* What the exercise asks *
From the data below, restate every line word for word.

Stored data entries:
══════════════════════════════
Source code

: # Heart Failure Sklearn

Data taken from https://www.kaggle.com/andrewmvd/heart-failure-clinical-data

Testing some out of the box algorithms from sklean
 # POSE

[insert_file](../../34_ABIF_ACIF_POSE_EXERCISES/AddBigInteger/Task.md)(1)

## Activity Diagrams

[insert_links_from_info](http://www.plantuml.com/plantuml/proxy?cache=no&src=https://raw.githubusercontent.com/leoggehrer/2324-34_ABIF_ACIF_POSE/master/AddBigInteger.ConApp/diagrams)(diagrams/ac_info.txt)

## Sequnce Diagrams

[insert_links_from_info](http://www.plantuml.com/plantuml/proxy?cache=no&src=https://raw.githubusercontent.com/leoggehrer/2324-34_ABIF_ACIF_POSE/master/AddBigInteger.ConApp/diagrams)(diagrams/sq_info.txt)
══════════════════════════════
* Written solution *
Source code

: # Heart Failure Sklearn

Data taken from https://www.kaggle.com/andrewmvd/heart-failure-clinical-data

Testing some out of the box algorithms from sklean
 # POSE

[insert_file](../../34_ABIF_ACIF_POSE_EXERCISES/AddBigInteger/Task.md)(1)

## Activity Diagrams

[insert_links_from_info](http://www.plantuml.com/plantuml/proxy?cache=no&src=https://raw.githubusercontent.com/leoggehrer/2324-34_ABIF_ACIF_POSE/master/AddBigInteger.ConApp/diagrams)(diagrams/ac_info.txt)

## Sequnce Diagrams

[insert_links_from_info](http://www.plantuml.com/plantuml/proxy?cache=no&src=https://raw.githubusercontent.com/leoggehrer/2324-34_ABIF_ACIF_POSE/master/AddBigInteger.ConApp/diagrams)(diagrams/sq_info.txt)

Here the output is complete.